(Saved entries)
——

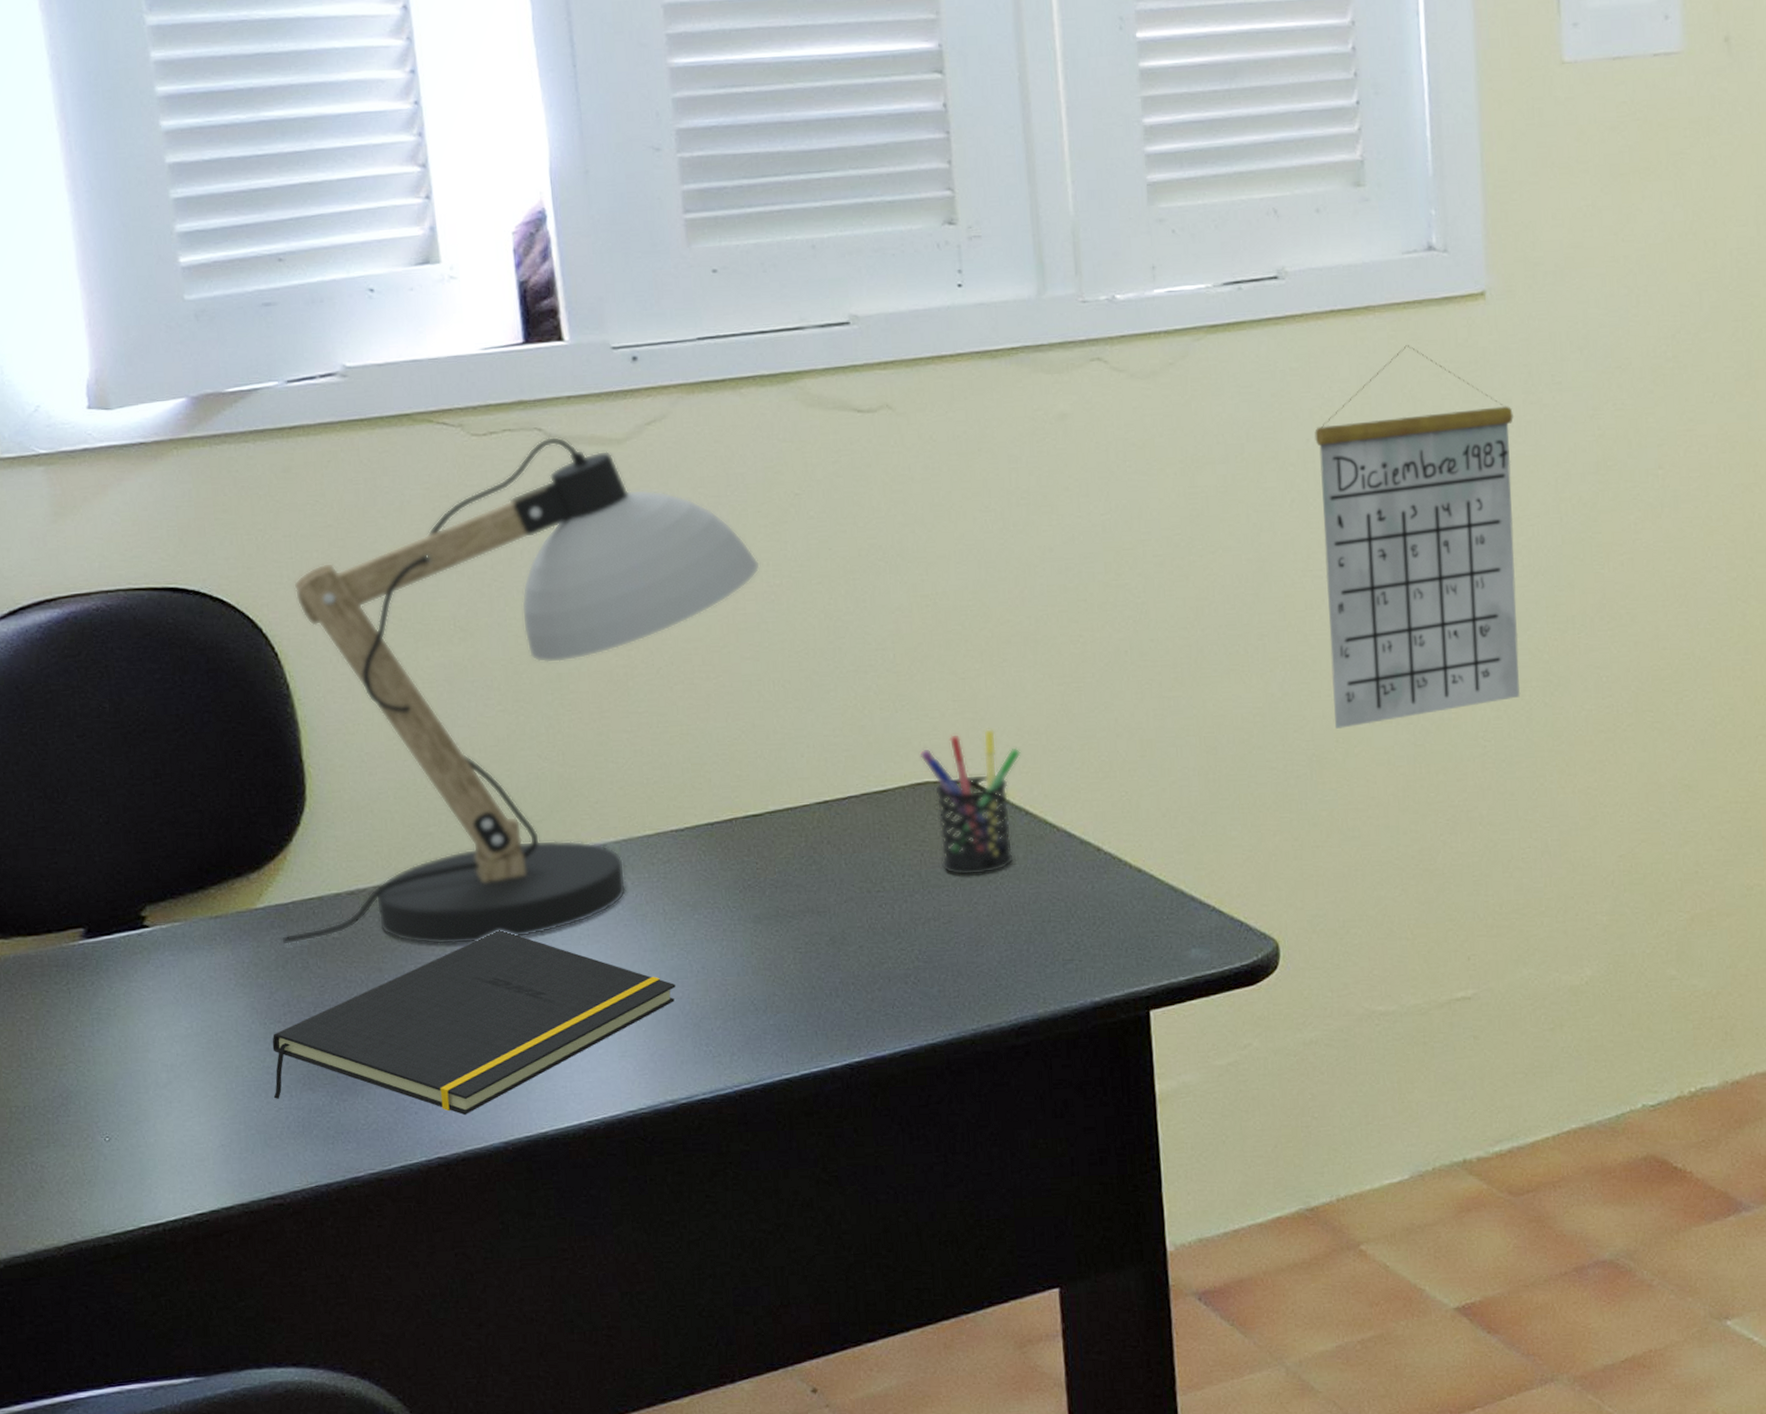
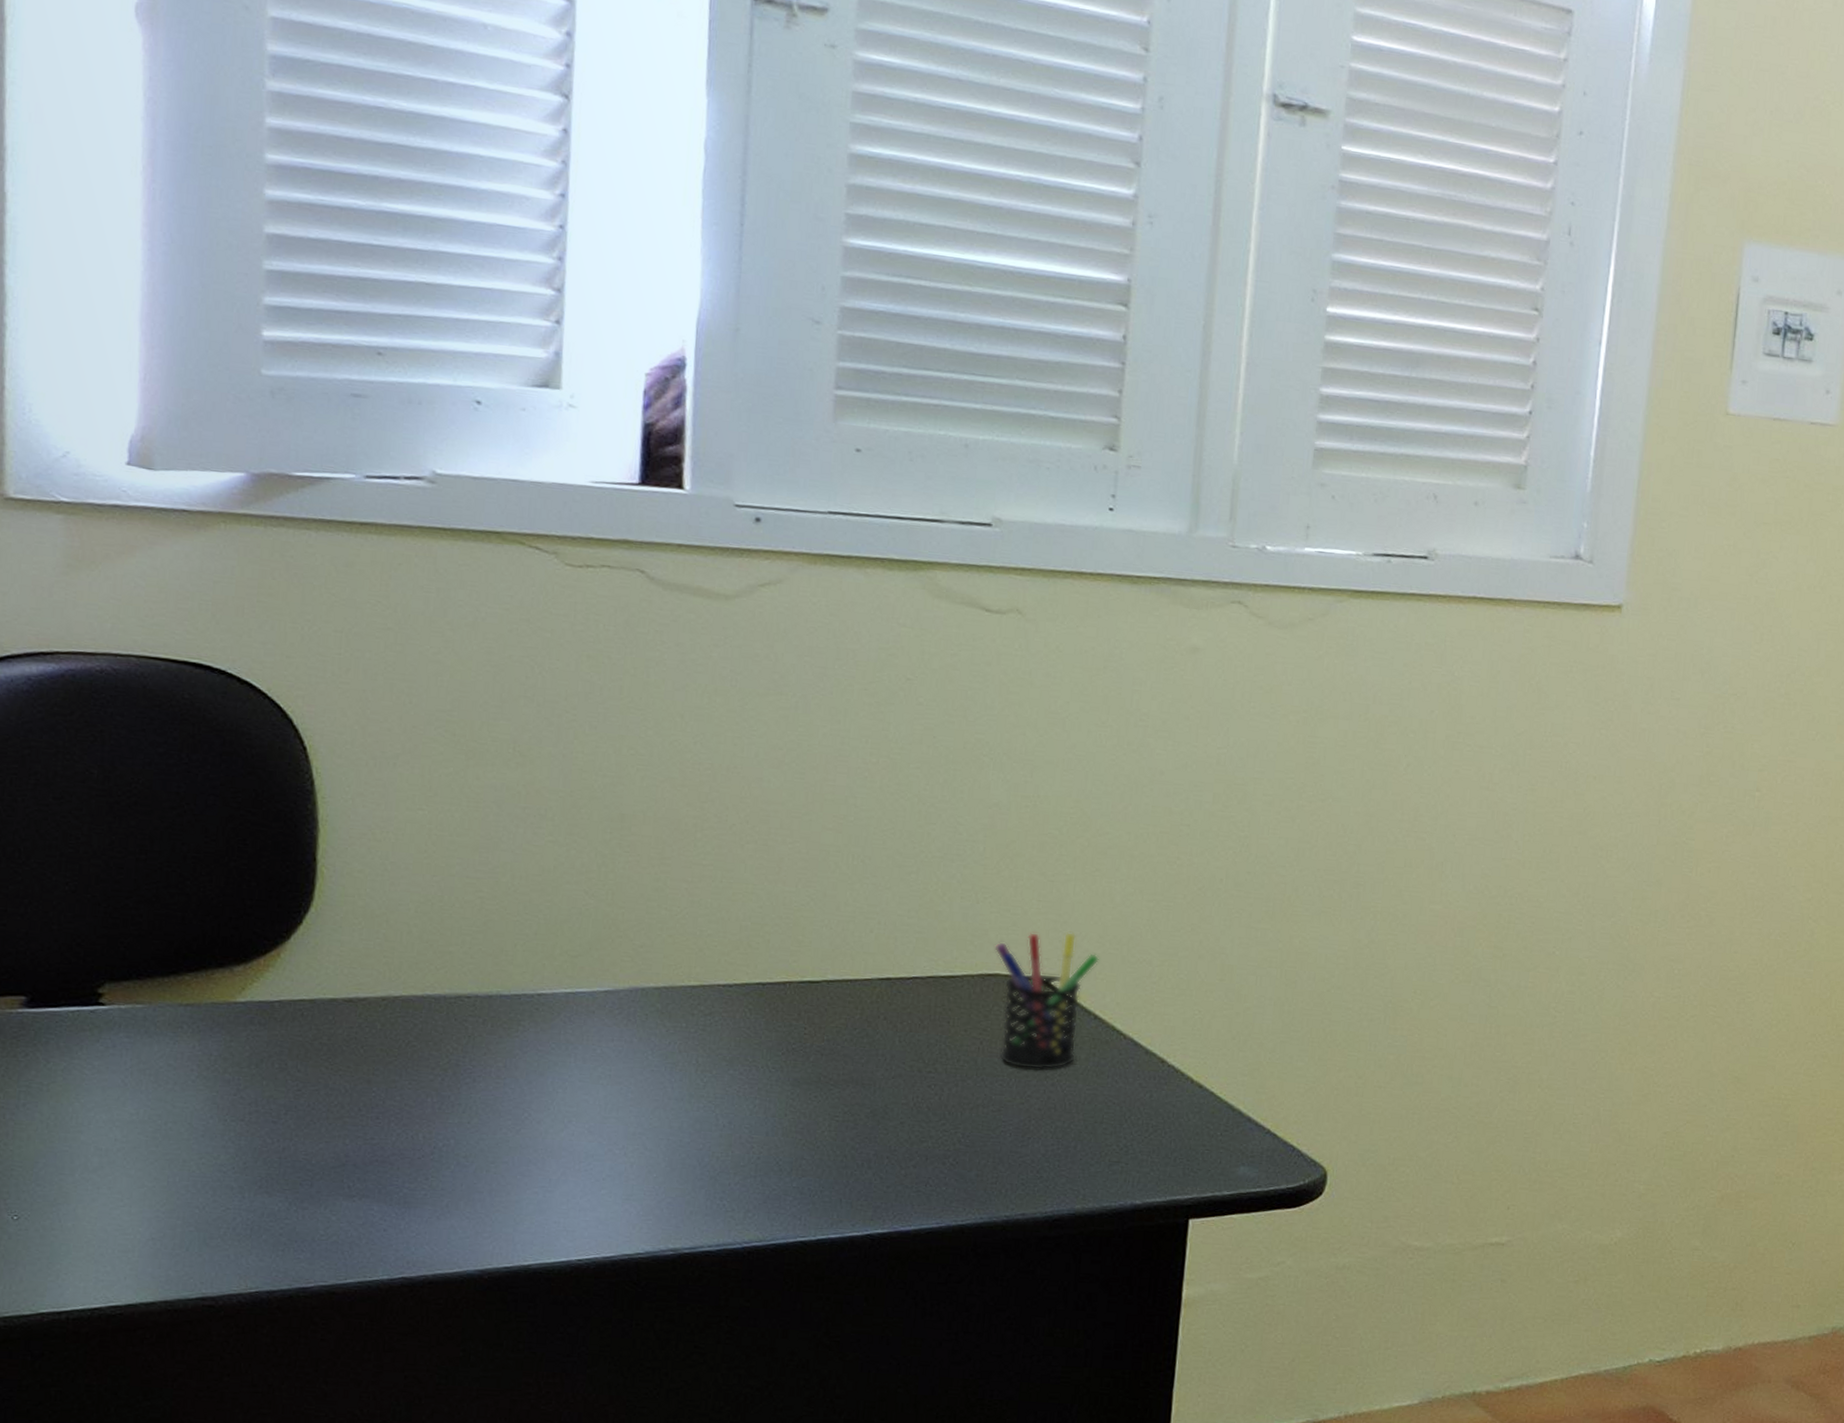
notepad: present [272,930,676,1115] -> none [221,1058,697,1238]
desk lamp: present [281,436,760,946] -> none [259,580,857,1069]
calendar: present [1314,345,1521,729] -> none [1414,641,1631,981]

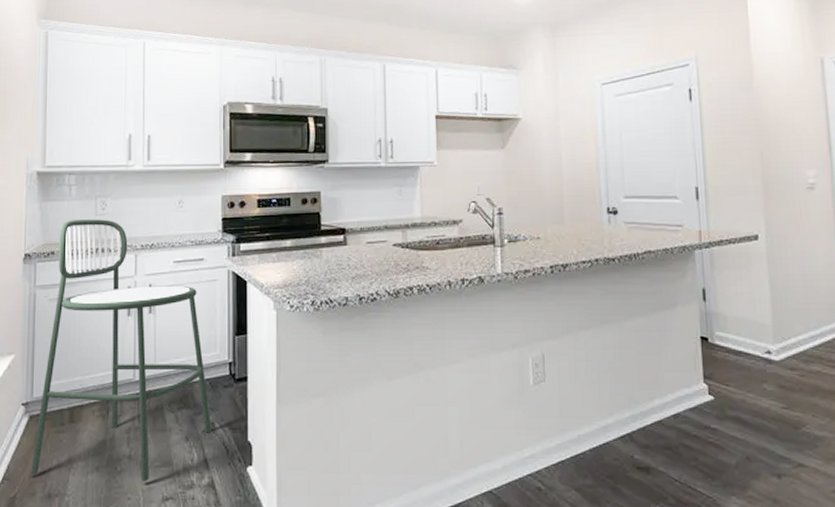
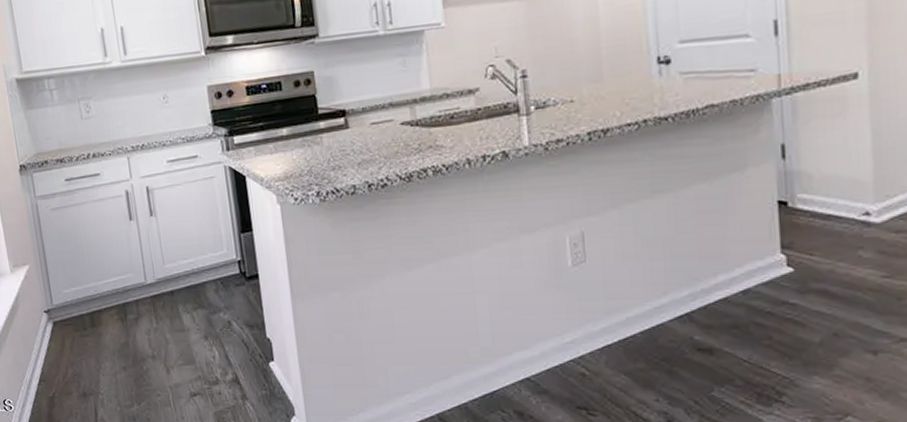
bar stool: present [31,219,212,481] -> none [48,122,229,379]

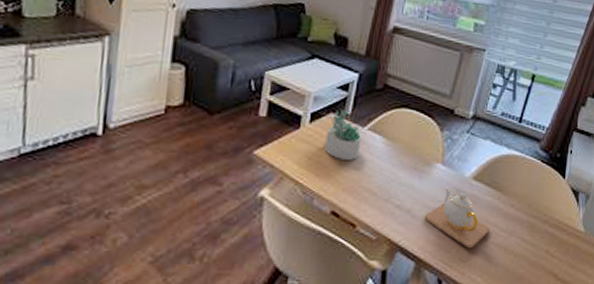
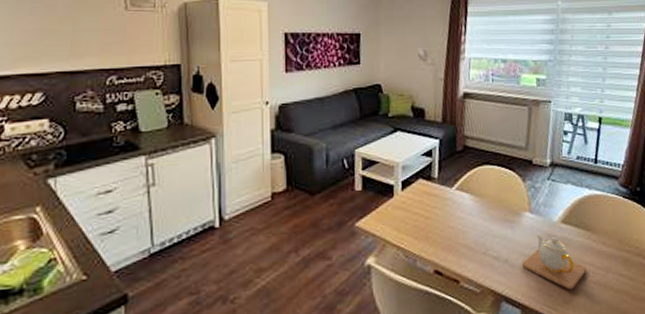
succulent plant: present [324,110,362,160] -> none [418,174,452,221]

——

__Exercise goal__: Exclude the pictures, and output exactly the lines from the one with "bar stool: present" through the last line of the records, both included.

__Task answer__:
bar stool: present [31,219,212,481] -> none [48,122,229,379]

succulent plant: present [324,110,362,160] -> none [418,174,452,221]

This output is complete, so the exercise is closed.